Growth for volatile times
As greater economic uncertainty and a rotation out of the ‘Magnificent 7’ stocks had investors looking for defensive returns, this has reinforced the healthcare sector’s appeal as a safe haven. Pharma stocks in particular offer highly visible long-term growth prospects, largely uncorrelated with the business cycle. Despite a broader market sell-off, healthcare earnings have remained resilient in Q2, as the sector exhibits its own unique cyclical patterns that are less impacted by the overall economy. Certain segments, such as pharma and obesity, exhibit strong growth potential driven by strong unmet demand. These factors should contribute to the sector’s outperformance and its ability to serve as a refuge during market downturns.
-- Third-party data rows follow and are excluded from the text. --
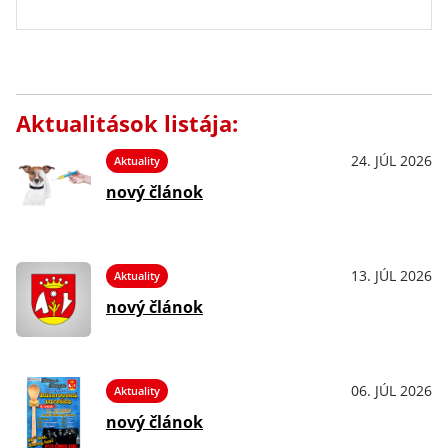
Aktualitások listája:
24. JÚL 2026
Aktuality
nový článok
13. JÚL 2026
Aktuality
nový článok
06. JÚL 2026
Aktuality
nový článok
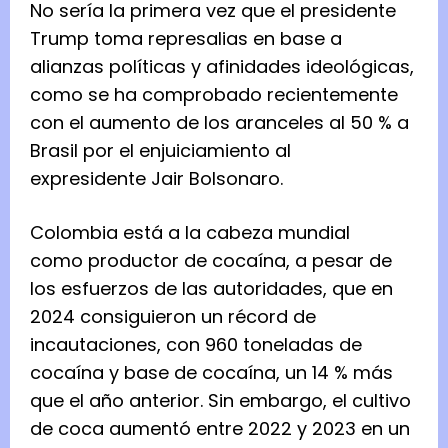
No sería la primera vez que el presidente
Trump toma represalias en base a
alianzas políticas y afinidades ideológicas,
como se ha comprobado recientemente
con el aumento de los aranceles al 50 % a
Brasil por el enjuiciamiento al
expresidente Jair Bolsonaro.
Colombia está a la cabeza mundial
como productor de cocaína, a pesar de
los esfuerzos de las autoridades, que en
2024 consiguieron un récord de
incautaciones, con 960 toneladas de
cocaína y base de cocaína, un 14 % más
que el año anterior. Sin embargo, el cultivo
de coca aumentó entre 2022 y 2023 en un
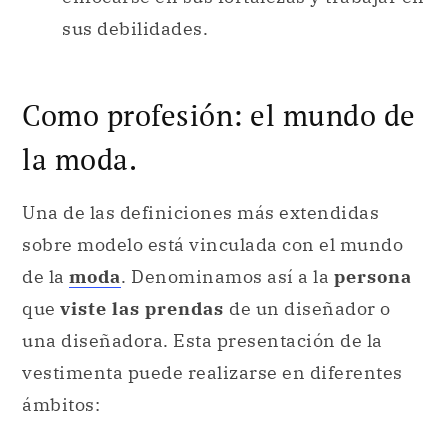
la moda.
Una de las definiciones más extendidas
sobre modelo está vinculada con el mundo
de la
moda
. Denominamos así a la
persona
que
viste las prendas
de un diseñador o
una diseñadora. Esta presentación de la
vestimenta puede realizarse en diferentes
ámbitos:
en una
sesión fotográfica
en una
campaña publicitaria
en un
desfile
o una pasarela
Tremendous progress in medical science has enhanced the quality of healthcare and disease prevention efforts. Life expectancy has improved thanks to better medical care, hygiene and diets, and with an aging global population, healthcare will continue to be a growing industry.
Recent earnings reports have been encouraging, with many healthcare companies exceeding expectations and raising their guidance, leading to upward revisions in consensus earnings estimates. While biotech has underperformed the rest of the healthcare sector YTD, there are signs of improvement, such as funding conditions and increased IPO activity in biotech. Although large-cap pharma takeouts have been limited, this could change in the coming year.
Obesity market: Significant growth to come
The market for healthcare related to obesity has shown signs of a market growth opportunity. Especially as unmet demand remains huge, and new competition for obesity drugs will not enter the scene much before 2027.
There are also already over 50m patients on US formulary access waiting to receive treatment, and healthcare companies in this area can currently only treat about 3 million patients by year end 2024. Formulary access will soon be expanded to 100 million patients in the US – and this is only one region. The 3 million figure is key here, dwarfed by more than 800 million people suffering from obesity globally. Of course, to treat this many people, obesity drug prices will have to come down. Volume growth, operating leverage, efficient production, and cost leadership will all come into focus. To meet this demand, companies will invest about USD100 billion in capital expenditures until 2033, making this the largest investment programme in pharma history.
What does this mean for investors?
Currently, investors are still piling into cash despite the modest rate prospects. Money market funds have seen massive inflows in the past weeks. So while the saying goes “cash is king” – history tells us that it is only king for a moment. Especially with the current and potential market volatility, the long-term overview presented by our technical analysts show the dismal underperformance of cash in the long run, drawing even more contrast to the stellar growth prospects in healthcare.